Les conséquences psychologiques sont également préoccupantes : anxiété, dépression et isolement social sont souvent présents, exacerbés par une stigmatisation persistante dans la société et dans le système de santé. Un dépistage précoce des complications, tant physiques que psychiques, peut améliorer considérablement les perspectives de traitement.
Il n’existe pas de solution universelle pour traiter l’obésité morbide.
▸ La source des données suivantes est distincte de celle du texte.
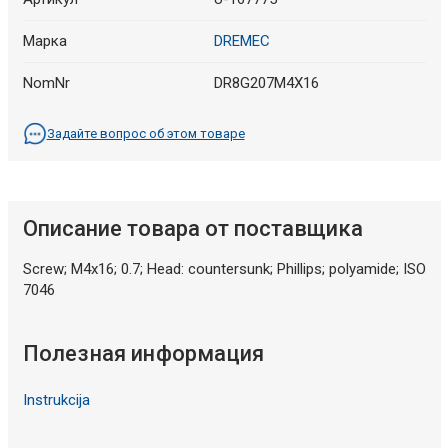
Марка
DREMEC
NomNr
DR8G207M4X16
Задайте вопрос об этом товаре
Описание товара от поставщика
Screw; M4x16; 0.7; Head: countersunk; Phillips; polyamide; ISO
7046
Полезная информация
Instrukcija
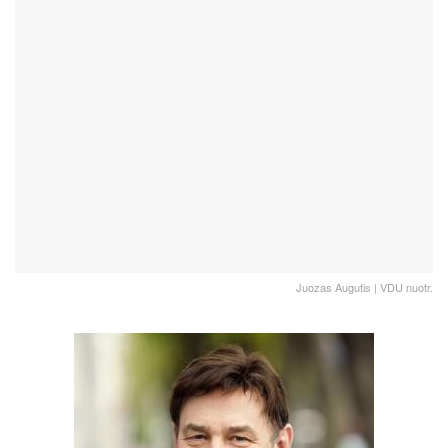
Juozas Augutis | VDU nuotr.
Les approches thérapeutiques s’appuient sur une équipe pluridisciplinaire, incluant des médecins nutritionnistes, des diététiciens, des psychologues et, dans certains cas, des chirurgiens. La première étape du traitement repose sur un rééquilibrage alimentaire, une activité physique adaptée et un accompagnement comportemental.
Depuis 2024, les agonistes du GLP-1 ont révolutionné les options thérapeutiques. Le sémaglutide (Wegovy) et le tirzépatide (Mounjaro), initialement conçus pour traiter le diabète, imitent une hormone intestinale qui régule la satiété. Les essais cliniques ont démontré des pertes de poids significatives : le tirzépatide entraîne une diminution moyenne de 20 à 22 % du poids corporel en 72 semaines, tandis que le sémaglutide affiche une perte de 15 à 17 % dans le cadre de son utilisation pour l’obésité.
Lorsque les autres traitements échouent, la chirurgie bariatrique est envisagée. Les techniques les plus courantes incluent la sleeve gastrectomie et le bypass gastrique. Cependant, ces interventions ne sont proposées qu’après plusieurs mois de prise en charge médicale spécialisée, comprenant un suivi diététique, une activité physique et un soutien psychologique. Un suivi médical à vie est ensuite nécessaire pour prévenir le risque de récidive.